→ **Input data**

>>>

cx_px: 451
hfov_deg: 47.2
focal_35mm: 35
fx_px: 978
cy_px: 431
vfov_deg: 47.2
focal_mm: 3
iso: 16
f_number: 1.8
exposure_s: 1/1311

<<<
>>>

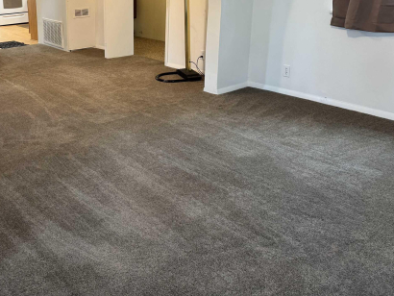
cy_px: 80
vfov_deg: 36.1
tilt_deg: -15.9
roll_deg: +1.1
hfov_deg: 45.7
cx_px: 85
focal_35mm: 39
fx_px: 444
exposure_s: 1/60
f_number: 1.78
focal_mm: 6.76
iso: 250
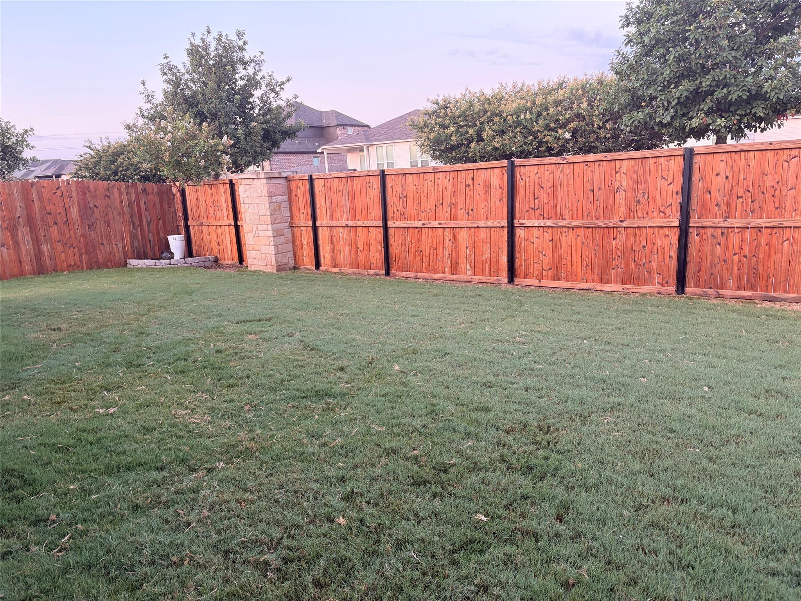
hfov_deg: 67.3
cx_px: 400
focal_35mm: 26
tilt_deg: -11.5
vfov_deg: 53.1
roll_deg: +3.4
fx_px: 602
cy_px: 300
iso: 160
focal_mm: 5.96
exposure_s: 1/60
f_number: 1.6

<<<

→ **Exercise objective**
What you need to produce is an exact copy of the entries above, limited to the lines from the one with "roll_deg: +1.1" up to and including the one with "f_number: 1.6", without pictures.

→ **Result of this task**
roll_deg: +1.1
hfov_deg: 45.7
cx_px: 85
focal_35mm: 39
fx_px: 444
exposure_s: 1/60
f_number: 1.78
focal_mm: 6.76
iso: 250
hfov_deg: 67.3
cx_px: 400
focal_35mm: 26
tilt_deg: -11.5
vfov_deg: 53.1
roll_deg: +3.4
fx_px: 602
cy_px: 300
iso: 160
focal_mm: 5.96
exposure_s: 1/60
f_number: 1.6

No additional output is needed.